Complete Genomics, a prominent player in the field of genomic sequencing, has made significant strides in its portfolio aimed at both oncology and infectious diseases. This article delves into the highlights of their recent showcase at the 2025 Association for Molecular Pathology (AMP) Annual Meeting held from November 11 to November 15, 2025, in Boston. With a commitment to pushing the boundaries of clinical research and genomic technology, Complete Genomics puts forth an array of innovative solutions and partnerships that promise to revolutionize the landscape of molecular diagnostics.

Showcase of Innovative Sequencing Technologies

Complete Genomics presented at Booth 1210, demonstrating the DNBSEQ sequencing platforms. These platforms can cater to various applications in clinical research, molecular pathology, and translational science. Integral to their presentation was the DNBSEQ-T1+ system, which initially introduced at the AGBT conference and now operational in the U.S. This system is designed to provide cost-effective and scalable sequencing solutions, accommodating a spectrum of applications such as whole exome studies, oncology, and methylation research.

One of the most notable announcements was the collaboration with SOPHiA GENETICS to integrate Memorial Sloan Kettering Cancer Center's comprehensive genomic profiling assays on the DNBSEQ-T1+ platform. This integration is poised to boost precision oncology capabilities by merging MSK's clinically validated assays with the sophisticated analytics offered by SOPHiA GENETICS and the high-throughput sequencing technology of Complete Genomics. The results from joint validations indicated promising performance improvements, enhancing the overall workflow efficiency for clinical labs and cancer centers.

New Flow Cells for Enhanced Flexibility

The introduction of the new DNBSEQ-G99RS* flow cells was another highlight of the presentation. These flow cells expand the throughput capacity from 40 million to a remarkable 400 million reads per run, thus allowing one instrument to tackle various assays, from infectious diseases to oncology panels, and exome testing. Significantly, this model is the first sequencer manufactured in the U.S. by Complete Genomics, further solidifying their local manufacturing strategy to enhance supply chain efficiency and respond to the growing demands of clinical research.

Innovations in Bioinformatics

In addition to hardware advancements, Complete Genomics revealed the OmicsNest Bioinformatics Analysis Platform designed for streamlined microbial identification and genome assembly. By leveraging Docker-based deployment and seamless integration with ZLIMS/PaaZ and CG instruments, OmicsNest optimizes bioinformatics workflows, enabling rapid insights across a host of microbial applications. This comprehensive platform facilitates an end-to-end solution for diverse sequencing applications, including metagenomics and targeted workflows such as 16S region sequencing.

Workshop Presentations

Complete Genomics, along with partners AccuraGen and ABL Diagnostics, conducted workshops focusing on real-world applications of their genomic technologies. These sessions highlighted advancements in minimal residual disease (MRD) detection techniques and pathogen detection capabilities powered by their DNBSEQ platforms. Notable presentations included applications at the Yale School of Medicine that utilize ultra-sensitive sequencing for monitoring ctDNA in melanoma patients, and analytical validations conducted by Augusta University on a comprehensive oncology panel using DNBSEQ-T1+ and G400 sequencers.

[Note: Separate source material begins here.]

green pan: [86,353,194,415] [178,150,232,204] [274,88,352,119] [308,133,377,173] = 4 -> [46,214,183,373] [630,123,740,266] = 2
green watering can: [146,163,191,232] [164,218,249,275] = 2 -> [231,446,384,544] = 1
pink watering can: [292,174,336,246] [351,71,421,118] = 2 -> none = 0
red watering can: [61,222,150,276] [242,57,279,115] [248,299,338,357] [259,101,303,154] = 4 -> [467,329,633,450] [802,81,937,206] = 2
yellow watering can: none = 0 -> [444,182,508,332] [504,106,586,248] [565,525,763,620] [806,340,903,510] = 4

U.S. Manufacturing and Quality Initiatives

Responding to increasing market needs, Complete Genomics has expanded its reagent manufacturing facility in San Jose, California. This expansion aims to bolster the supply of quality reagents for their existing high-throughput sequencers. Moreover, the company completed key audits by TÜV, securing recommendations for ISO 134852026 certification, underscoring their commitment to high-quality standards essential for laboratories in regulated environments.

Conclusion

As Complete Genomics showcases at AMP 2025, it sets a benchmark for innovation within the genomic sequencing domain. With cutting-edge solutions such as DNBSEQ-T1+, physiological insights from OmicsNest, and strategic collaborations bolstered by an expanded U.S. manufacturing footprint, the company is poised for a transformative impact on oncology and infectious disease research methodologies. These advancements not only underscore the potential of genomics in enhancing patient outcomes but also contribute towards a future marked by precision medicine. For comprehensive information, visit Complete Genomics. Note that all DNBSEQ technologies are intended for research use only and are not approved for diagnostic procedures.